Congress didn’t prorate the weekly amount — which seems like a major oversight and a casualty of the quickly passed $2 trillion aid bill — so workers qualify regardless of the number of hours cut. 

“Don’t you find it troubling that state employees are providing fewer services for taxpayers yet making more than they would be if they were working five days a week?” Huizenga wrote.

According to his spokesman, the governor’s office has acknowledged receipt of the letter, but has not yet responded to the congressman's questions. 

Huizenga also raised concerns about how state workers are getting special treatment by being automatically enrolled into the unemployment system, removing a significant barrier that most other unemployed individuals face. He says he's heard from more than 1,000 frustrated constituents who have yet to receive assistance from the state. 

Given the strict stay-home order in place for more than two months, Michigan has had one of the highest unemployment rates in the country. More than 1 million residents filed for unemployment in April alone. And the state faces a roughly 23% jobless rate. 

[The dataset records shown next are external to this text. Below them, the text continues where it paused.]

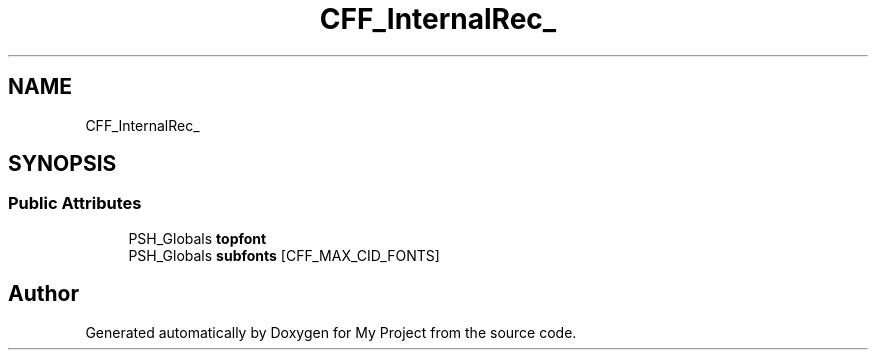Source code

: .TH "CFF_InternalRec_" 3 "Wed Feb 1 2023" "Version Version 0.0" "My Project" \" -*- nroff -*-
.ad l
.nh
.SH NAME
CFF_InternalRec_
.SH SYNOPSIS
.br
.PP
.SS "Public Attributes"

.in +1c
.ti -1c
.RI "PSH_Globals \fBtopfont\fP"
.br
.ti -1c
.RI "PSH_Globals \fBsubfonts\fP [CFF_MAX_CID_FONTS]"
.br
.in -1c

.SH "Author"
.PP 
Generated automatically by Doxygen for My Project from the source code\&.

Many have run into problems with the state's unemployment website, delaying much-needed payments during the pandemic. It’s also nearly impossible to reach anyone at the unemployment agency by phone.

“While you have certainly found time to appear on national television programs, Michiganders still can’t properly access the unemployment system — the very system you utilized to prioritize state bureaucrats over families across West Michigan,” Huizenga wrote. “This is unacceptable.”

We agree. And we would like Whitmer to put the interests of all Michiganians over those of government workers.